---- Supplied records

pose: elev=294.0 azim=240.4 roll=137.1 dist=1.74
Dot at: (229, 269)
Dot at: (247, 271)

--------
---- Supplied records

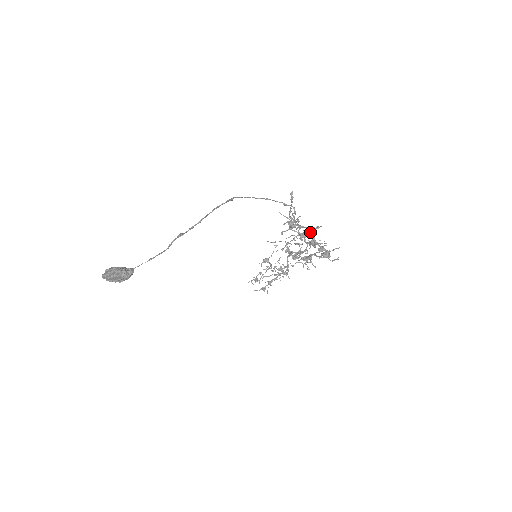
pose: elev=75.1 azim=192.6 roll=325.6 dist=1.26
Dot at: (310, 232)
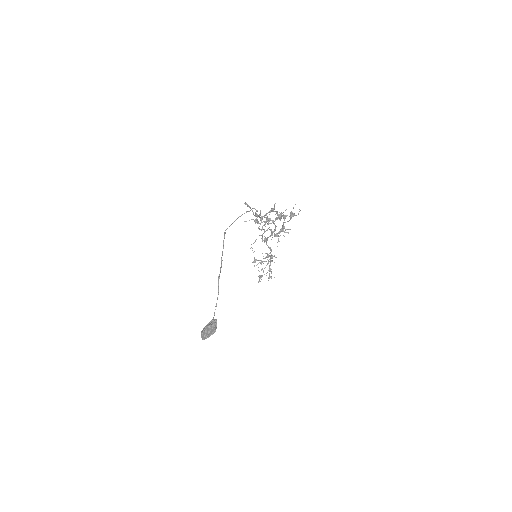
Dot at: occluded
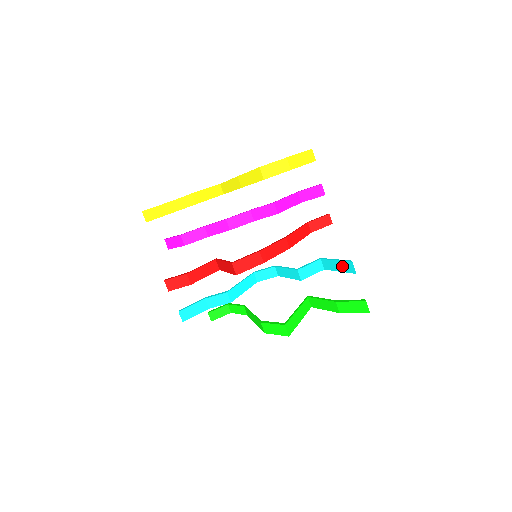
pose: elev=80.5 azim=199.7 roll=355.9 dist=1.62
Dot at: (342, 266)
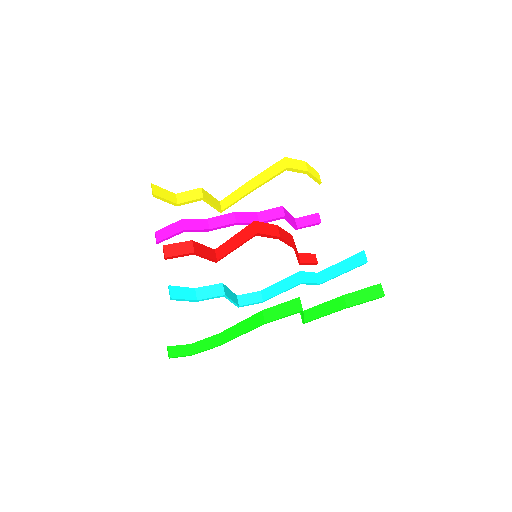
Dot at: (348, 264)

--------

Problem ->
Please reproduce the data from the line with "pose: elev=294.0 azim=240.4" up to and including the line with "Dot at: (247, 271)", and nothing more.

Task response ->
pose: elev=294.0 azim=240.4 roll=137.1 dist=1.74
Dot at: (229, 269)
Dot at: (247, 271)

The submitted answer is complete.